▶ **Job item**
Copy every line below word for word, leaving out the pictures.

-- Extracted entries follows --

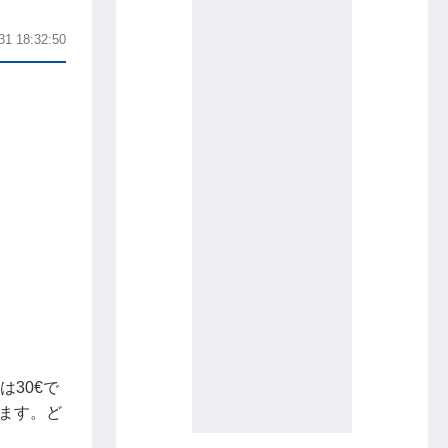
31 18:32:50
は30€で
ます。ど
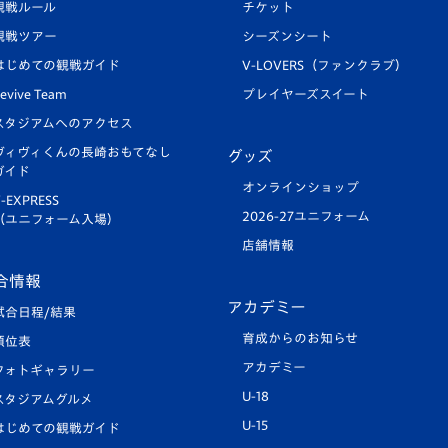
観戦ルール
チケット
観戦ツアー
シーズンシート
はじめての観戦ガイド
V-LOVERS（ファンクラブ）
evive Team
プレイヤーズスイート
スタジアムへのアクセス
ヴィヴィくんの長崎おもてなし
グッズ
ガイド
オンラインショップ
-EXPRESS
2026-27ユニフォーム
（ユニフォーム入場）
店舗情報
合情報
アカデミー
試合日程/結果
育成からのお知らせ
順位表
アカデミー
フォトギャラリー
U-18
スタジアムグルメ
U-15
はじめての観戦ガイド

-- Extracted entries concluded --

▶ **Task answer**
31 18:32:50
は30€で
ます。ど
観戦ルール
チケット
観戦ツアー
シーズンシート
はじめての観戦ガイド
V-LOVERS（ファンクラブ）
evive Team
プレイヤーズスイート
スタジアムへのアクセス
ヴィヴィくんの長崎おもてなし
グッズ
ガイド
オンラインショップ
-EXPRESS
2026-27ユニフォーム
（ユニフォーム入場）
店舗情報
合情報
アカデミー
試合日程/結果
育成からのお知らせ
順位表
アカデミー
フォトギャラリー
U-18
スタジアムグルメ
U-15
はじめての観戦ガイド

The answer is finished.